** Text **
^^^^^^^^

Not in Service: Is the Welsh Government failing bus users?
I catch buses every day.
I catch a bus to get to work and take my son to school. I catch a bus to go to the shops or visit a local attraction. I catch a bus to meet a friend, to go to the cinema or to do some volunteering. Having access to good bus services is essential for me.
However, I have become increasingly frustrated with the way in which buses are not recognised for the essential service that they are.
That’s not to say they aren’t spoken about. When bus services are threatened with cuts, then they get some attention. When a Minister wishes to talk about more sustainable forms of transport, they will include references to buses in their strategies and boast about the amount of funding they are putting into the network.
Despite these warm words, action from various levels of government in Wales often leaves a lot to be desired.
Earlier this year, the Deputy Minister for Climate Change, Lee Waters, announced that funding for the Bus Emergency Scheme was coming to an end. He later announced a new package of money – the Bus Transition Fund. That didn’t stop 10% of services being axed over the summer, with more on the way.
The Deputy Minister, as well as the First Minister, in response to various questions asked by Members of the Senedd representing Labour, Plaid Cymru, Conservatives, and Liberal Democrats referred to passenger numbers as one of the key challenges facing the bus service.
In short, passenger numbers have not recovered from the pandemic, leading to a reliance on funding that the Welsh Government can no longer afford.
Truth is, I agree with that completely.
That’s why I launched a petition in February that is still being worked on by the Petitions Committee, that didn’t just call for an extension of funding but also a national recovery plan for buses. I wanted this plan to be co-produced by Welsh Government, local authorities, bus operators and bus users, in order to bring people back onto buses and reduce reliance on emergency funding.
It’s also why years ago I asked my local authority to get involved with what was then called Catch the Bus Week. Year after year I wrote to the authority, to councillors, to MPs and MSs asking them to lend their support to campaigns to encourage bus patronage.
Year after year I was left disappointed.
Despite the recognised challenges and the steady stream of strategies suggesting public transport is prioritised, I am left disappointed again. September is Catch the Bus Month, and even though the Deputy Minister called for a campaign to encourage bus usage, he has sadly not uttered one word of support for the Catch the Bus campaign.
There is plenty of research out there that show the benefit of buses to the social, economic and environmental wellbeing of our communities, but I see it every day. I speak to my regular bus driver, I speak to other passengers who each have their own reasons for regularly getting the bus. Many of them have no alternative form of transport, and without the bus their lives would change enormously.
At the moment I feel that the Welsh Government, and politicians of all parties are not doing enough to deliver a more comprehensive and sustainable bus network. Soon Catch the Bus Month will be over and it’ll be too late for them to get involved, but it won’t be too late for them to get onboard and show real leadership.
Buses are in crisis. As a bus user, I just want to ask those in positions of responsibility – are you going to help?

^^^^^^^^

** Entries shown **
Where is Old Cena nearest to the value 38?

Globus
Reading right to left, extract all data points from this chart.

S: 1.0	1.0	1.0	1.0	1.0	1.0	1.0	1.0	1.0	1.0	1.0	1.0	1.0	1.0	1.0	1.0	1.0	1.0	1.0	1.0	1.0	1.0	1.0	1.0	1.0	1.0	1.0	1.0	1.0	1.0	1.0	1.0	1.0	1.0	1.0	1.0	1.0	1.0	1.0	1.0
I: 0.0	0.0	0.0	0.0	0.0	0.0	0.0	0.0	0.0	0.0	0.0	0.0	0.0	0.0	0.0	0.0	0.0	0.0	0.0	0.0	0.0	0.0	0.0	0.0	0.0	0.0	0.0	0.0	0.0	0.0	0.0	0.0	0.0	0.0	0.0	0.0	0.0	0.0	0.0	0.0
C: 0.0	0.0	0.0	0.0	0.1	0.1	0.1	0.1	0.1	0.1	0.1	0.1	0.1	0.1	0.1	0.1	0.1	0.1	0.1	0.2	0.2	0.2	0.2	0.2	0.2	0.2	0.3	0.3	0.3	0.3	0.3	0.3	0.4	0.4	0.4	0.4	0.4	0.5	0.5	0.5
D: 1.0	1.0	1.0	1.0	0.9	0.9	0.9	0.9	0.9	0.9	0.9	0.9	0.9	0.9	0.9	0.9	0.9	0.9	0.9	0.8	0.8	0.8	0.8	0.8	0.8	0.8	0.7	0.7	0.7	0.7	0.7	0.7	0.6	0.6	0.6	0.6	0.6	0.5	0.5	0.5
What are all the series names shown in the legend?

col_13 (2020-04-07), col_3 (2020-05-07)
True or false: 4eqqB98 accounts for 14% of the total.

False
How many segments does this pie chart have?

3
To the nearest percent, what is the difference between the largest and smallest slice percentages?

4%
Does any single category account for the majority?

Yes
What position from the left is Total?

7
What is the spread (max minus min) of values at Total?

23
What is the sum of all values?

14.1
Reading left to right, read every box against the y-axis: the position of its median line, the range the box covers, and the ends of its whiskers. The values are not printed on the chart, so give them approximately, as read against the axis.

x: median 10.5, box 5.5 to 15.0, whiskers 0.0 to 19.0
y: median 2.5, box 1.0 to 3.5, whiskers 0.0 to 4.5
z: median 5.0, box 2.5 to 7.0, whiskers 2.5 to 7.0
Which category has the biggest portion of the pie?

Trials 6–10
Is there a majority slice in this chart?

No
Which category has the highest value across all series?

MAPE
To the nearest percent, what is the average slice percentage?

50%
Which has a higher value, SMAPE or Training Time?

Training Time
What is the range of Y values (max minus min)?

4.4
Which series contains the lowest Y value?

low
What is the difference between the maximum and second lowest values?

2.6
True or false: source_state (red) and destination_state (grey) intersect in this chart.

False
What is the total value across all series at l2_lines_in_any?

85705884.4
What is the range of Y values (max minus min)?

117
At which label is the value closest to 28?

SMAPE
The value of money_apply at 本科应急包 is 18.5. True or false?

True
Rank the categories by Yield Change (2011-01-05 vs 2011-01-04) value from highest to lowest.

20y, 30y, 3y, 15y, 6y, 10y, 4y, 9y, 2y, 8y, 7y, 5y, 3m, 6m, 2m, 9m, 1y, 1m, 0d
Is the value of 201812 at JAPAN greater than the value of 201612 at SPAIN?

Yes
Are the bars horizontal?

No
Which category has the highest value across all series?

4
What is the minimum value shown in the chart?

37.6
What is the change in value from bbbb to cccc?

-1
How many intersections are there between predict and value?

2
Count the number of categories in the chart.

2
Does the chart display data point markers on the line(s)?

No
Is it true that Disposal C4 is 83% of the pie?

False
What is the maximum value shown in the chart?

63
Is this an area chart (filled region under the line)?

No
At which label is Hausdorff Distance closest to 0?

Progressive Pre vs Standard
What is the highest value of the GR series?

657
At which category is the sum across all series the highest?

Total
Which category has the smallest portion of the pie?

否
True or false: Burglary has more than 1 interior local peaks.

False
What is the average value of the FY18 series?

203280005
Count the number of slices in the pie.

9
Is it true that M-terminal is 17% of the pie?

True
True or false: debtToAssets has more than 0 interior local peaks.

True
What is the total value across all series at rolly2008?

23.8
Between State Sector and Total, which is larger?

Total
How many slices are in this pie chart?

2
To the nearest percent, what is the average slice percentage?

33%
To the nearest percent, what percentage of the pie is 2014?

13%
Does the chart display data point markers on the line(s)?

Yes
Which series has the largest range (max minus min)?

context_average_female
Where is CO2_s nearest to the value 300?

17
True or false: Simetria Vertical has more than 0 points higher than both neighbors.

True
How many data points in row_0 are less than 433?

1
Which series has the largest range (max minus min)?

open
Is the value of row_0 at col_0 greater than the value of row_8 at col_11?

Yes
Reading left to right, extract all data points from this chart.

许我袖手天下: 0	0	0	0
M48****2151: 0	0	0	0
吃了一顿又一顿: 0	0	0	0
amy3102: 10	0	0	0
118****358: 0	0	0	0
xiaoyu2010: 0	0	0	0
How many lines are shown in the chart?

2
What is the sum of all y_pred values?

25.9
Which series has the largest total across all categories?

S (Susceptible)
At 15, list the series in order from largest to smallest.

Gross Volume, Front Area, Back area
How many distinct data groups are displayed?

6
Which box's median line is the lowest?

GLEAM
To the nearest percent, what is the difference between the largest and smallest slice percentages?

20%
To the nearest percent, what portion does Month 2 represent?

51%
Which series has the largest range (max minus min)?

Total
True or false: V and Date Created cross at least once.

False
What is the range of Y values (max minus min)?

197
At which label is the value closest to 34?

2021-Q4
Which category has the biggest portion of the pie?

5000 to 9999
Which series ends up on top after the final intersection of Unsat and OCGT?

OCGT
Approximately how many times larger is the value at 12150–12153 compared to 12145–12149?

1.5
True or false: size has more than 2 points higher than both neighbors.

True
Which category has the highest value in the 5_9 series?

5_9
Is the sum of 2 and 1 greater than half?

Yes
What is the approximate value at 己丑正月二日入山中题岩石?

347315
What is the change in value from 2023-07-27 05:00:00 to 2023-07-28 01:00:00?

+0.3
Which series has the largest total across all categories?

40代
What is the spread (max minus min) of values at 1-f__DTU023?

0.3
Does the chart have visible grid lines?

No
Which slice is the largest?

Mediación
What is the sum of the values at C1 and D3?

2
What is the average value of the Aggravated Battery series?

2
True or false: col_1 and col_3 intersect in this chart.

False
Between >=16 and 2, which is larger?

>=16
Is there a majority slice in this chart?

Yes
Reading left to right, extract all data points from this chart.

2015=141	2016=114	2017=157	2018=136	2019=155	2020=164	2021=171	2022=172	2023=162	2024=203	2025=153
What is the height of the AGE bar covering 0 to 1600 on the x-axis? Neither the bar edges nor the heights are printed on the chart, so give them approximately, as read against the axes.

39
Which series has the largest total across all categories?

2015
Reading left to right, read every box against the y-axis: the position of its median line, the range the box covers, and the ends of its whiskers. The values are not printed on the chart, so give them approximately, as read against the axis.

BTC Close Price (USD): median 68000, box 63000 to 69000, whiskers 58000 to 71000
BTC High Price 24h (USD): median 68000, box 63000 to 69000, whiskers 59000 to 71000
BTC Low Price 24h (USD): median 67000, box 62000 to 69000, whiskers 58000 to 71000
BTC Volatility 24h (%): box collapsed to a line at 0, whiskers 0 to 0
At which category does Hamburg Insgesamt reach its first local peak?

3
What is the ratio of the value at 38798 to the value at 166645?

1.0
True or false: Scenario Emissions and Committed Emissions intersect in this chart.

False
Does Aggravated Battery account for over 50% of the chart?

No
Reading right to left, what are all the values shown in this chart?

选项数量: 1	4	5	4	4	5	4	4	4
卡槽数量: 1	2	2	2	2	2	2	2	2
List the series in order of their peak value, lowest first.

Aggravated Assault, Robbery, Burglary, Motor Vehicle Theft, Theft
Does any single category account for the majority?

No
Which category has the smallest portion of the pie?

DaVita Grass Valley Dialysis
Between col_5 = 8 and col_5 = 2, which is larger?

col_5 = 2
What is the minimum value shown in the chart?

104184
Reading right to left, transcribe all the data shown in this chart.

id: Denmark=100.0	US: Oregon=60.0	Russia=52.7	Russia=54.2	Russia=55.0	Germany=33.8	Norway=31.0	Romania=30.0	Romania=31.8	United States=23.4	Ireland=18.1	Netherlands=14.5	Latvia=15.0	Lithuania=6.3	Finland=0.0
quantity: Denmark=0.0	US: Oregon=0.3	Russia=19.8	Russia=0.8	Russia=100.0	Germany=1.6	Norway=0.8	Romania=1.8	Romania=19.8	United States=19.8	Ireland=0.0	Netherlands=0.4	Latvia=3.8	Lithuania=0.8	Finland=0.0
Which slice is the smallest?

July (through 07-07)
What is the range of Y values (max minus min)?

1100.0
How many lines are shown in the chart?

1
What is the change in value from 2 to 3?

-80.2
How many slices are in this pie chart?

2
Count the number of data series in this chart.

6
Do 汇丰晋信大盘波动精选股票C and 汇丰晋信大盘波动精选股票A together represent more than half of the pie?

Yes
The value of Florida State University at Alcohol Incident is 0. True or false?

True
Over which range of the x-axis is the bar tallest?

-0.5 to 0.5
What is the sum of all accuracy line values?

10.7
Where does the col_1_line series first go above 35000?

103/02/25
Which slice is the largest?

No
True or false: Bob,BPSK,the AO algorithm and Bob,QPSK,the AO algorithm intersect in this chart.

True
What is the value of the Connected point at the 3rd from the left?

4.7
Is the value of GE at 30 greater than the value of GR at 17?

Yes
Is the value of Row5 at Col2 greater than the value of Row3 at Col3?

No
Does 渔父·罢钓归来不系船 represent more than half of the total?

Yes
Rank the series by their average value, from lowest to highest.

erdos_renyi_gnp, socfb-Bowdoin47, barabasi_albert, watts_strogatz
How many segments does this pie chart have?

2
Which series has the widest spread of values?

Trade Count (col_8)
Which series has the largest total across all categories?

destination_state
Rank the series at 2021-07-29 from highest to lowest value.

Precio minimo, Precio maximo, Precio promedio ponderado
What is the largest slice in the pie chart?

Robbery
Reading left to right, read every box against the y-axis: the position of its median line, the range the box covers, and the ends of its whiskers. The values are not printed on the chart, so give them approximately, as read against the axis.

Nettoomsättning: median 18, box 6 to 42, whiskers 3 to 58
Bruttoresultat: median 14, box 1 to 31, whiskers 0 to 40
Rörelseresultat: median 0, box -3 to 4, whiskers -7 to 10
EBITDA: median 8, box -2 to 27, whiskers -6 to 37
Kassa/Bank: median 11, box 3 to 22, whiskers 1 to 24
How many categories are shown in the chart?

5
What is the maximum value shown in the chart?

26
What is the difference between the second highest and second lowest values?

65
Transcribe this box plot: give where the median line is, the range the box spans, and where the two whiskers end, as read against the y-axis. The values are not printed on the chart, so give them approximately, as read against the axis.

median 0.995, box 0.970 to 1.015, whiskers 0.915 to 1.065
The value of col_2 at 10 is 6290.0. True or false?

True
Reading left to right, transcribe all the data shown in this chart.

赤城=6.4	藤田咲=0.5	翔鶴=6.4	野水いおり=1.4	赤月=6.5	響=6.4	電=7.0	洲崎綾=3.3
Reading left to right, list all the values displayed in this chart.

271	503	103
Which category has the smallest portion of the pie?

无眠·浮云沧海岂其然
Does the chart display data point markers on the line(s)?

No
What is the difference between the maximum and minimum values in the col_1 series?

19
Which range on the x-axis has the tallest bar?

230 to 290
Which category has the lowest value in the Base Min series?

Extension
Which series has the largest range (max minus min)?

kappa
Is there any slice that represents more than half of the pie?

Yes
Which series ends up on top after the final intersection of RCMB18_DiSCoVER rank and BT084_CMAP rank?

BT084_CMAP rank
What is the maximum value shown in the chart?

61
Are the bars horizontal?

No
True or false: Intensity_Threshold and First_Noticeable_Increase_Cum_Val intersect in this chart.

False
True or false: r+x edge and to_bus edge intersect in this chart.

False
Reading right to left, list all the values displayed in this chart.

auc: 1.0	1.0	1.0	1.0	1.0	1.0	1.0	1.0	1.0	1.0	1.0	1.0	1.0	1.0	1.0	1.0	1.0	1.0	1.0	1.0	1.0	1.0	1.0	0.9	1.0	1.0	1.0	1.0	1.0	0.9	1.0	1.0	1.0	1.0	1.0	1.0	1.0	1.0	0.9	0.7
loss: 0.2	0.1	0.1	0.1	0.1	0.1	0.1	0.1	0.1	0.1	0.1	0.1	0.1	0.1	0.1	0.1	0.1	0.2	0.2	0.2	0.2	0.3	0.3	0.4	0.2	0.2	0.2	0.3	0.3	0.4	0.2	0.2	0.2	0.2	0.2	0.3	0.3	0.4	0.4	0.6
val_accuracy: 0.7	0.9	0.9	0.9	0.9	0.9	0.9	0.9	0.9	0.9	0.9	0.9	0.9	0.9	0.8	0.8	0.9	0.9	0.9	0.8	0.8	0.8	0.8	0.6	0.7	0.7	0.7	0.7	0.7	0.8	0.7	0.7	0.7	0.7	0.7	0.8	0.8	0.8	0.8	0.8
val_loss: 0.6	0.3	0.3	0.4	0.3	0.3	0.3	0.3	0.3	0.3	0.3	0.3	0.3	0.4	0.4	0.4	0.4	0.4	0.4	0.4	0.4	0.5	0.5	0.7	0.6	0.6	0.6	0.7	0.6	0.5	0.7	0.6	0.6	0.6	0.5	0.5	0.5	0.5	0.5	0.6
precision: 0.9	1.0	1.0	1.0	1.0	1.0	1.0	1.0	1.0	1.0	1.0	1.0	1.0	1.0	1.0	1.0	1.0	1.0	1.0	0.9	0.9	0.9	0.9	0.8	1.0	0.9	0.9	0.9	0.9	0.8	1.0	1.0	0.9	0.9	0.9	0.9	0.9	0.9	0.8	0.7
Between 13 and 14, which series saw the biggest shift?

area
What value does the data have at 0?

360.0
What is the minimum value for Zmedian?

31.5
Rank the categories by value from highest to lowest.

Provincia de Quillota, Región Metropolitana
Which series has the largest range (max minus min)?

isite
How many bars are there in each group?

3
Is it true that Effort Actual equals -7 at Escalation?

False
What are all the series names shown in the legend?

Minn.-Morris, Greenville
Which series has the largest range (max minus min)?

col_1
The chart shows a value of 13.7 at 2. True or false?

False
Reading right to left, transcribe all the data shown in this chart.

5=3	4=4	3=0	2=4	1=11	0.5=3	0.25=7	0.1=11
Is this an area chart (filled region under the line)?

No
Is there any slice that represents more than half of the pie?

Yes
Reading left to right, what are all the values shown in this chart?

^^^^^^^^

** Tasks to complete **
(a) Reproduce the passage of the bus article starting at "That’s not to" and ending at "into the network.".
(b) Summarize the bus article in two sentences.
(c) Answer these questions from the bus article, one per line:
(i) What new package of money did Lee Waters announce after saying the Bus Emergency Scheme funding was ending?
(ii) In which month did the writer launch the petition?
(iii) Which month is Catch the Bus Month?
The rows are unrelated to the bus article.

** Expected results **
(a)
That’s not to say they aren’t spoken about. When bus services are threatened with cuts, then they get some attention. When a Minister wishes to talk about more sustainable forms of transport, they will include references to buses in their strategies and boast about the amount of funding they are putting into the network.

(b) The writer, a daily bus user, argues that the Welsh Government and politicians of all parties are not doing enough to deliver a more comprehensive and sustainable bus network, noting that 10% of services were cut over the summer despite the new Bus Transition Fund. The writer launched a petition calling for extended funding and a national recovery plan for buses and is disappointed that the Deputy Minister has not supported the Catch the Bus campaign during September's Catch the Bus Month.

(c)
(i) The Bus Transition Fund
(ii) February
(iii) September